The Brand Agility Index is compiled by ranking brands out of five in areas including a campaign’s scalability, relevance, the speed in which it responds on social media, engagement, originality, personalization and sentiment. WE analyzed all conversations and engagement levels from brands across news, blogs, forums, Twitter, Facebook and Instagram.

The winning brands were able to score highly across all of the parameters, featuring original content and stories that stood out, drove high sentiment, received plenty of social engagement and were able to adapt their stories to the event.

Many of the main sponsors extended their campaigns from the Olympics to the Paralympics. Coca-Cola, Nissan, P&G and Samsung all did well moving their campaigns forward, even knowing that the Paralympics don’t have nearly the following of the Summer Olympics. Nissan’s #DoItForUs continued to receive positive engagement, as did Coca-Cola’s #ThatsGold. P&Gs “Thank You Mum” campaign appeared to receive much more positive engagement than it did in the Olympics, too.

Samsung’s “School of Rio” ads made it a standout sponsor for the Paralympics. The campaign was well adapted, incorporating Paralympic athletes and adding elements of humor. Their athlete blogger campaign – which called for athletes to tell their stories through their eyes and their Samsung devices, resulted in audiences being taken on an authentic journey with the athletes.

WE noted that an element lacking with the top three brands was personalizing their content for its use. There wasn’t a big effort to make content Paralympics-relevant, and they were essentially just extensions of their already used Olympics campaigns.

BP and GE both had positive starts at the Paralympics, with strong positioning messages, but nothing that built a story as the event progressed, noted WE in its wrap-up of the event.
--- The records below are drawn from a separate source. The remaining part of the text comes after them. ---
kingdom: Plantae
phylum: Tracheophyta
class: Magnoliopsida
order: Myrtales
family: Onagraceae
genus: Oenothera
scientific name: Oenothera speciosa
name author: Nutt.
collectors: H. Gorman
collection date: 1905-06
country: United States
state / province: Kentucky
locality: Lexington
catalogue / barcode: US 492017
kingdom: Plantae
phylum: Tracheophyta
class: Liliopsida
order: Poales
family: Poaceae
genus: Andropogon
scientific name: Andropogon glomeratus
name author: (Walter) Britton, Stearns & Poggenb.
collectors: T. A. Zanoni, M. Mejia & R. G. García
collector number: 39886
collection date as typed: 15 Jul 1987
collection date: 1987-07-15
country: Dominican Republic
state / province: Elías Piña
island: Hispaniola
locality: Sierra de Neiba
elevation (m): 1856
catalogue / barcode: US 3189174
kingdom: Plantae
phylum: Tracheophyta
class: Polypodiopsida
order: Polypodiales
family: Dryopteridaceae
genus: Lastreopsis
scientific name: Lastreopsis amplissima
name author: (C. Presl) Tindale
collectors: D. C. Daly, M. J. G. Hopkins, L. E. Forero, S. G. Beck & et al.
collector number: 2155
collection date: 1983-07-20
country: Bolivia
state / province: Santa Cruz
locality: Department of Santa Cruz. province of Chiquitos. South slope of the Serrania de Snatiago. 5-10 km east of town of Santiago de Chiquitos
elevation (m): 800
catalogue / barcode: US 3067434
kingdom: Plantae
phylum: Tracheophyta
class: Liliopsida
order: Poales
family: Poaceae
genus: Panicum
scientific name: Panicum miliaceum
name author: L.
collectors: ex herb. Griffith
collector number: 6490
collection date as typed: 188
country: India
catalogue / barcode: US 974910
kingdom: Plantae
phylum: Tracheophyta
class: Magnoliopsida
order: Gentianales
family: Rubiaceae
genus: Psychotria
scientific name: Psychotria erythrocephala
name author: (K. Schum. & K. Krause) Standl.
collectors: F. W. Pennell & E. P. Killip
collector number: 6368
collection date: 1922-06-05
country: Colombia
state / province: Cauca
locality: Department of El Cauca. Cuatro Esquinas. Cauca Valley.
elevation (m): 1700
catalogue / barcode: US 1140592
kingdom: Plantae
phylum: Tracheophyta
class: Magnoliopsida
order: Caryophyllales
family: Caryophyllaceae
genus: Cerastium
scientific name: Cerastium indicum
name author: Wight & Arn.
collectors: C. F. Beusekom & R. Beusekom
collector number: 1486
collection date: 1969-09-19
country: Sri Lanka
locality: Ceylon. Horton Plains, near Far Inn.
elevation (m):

Pre-Paralympics content pushed out by brands at first appeared to be reinvigorated, with GE leading with infrastructure support messages, Atos cementing its role at the Paralympics and BP introducing an #EnergyWithin aspirational campaign.

According to WE, as the weeks went by, messages from brands appeared to go off course, losing sight of what their communications objective for the Paralympics were, with much less content being pushed.

Samsung and Nissan were the most consistent with their messages. Samsung’s School of Rio ad series was highly favored by audiences for the authenticity of each ad. Nissan’s #DoItForUs and Team GB prank videos, which were reworked for the Paralympics also continued to remain crowd pleasers.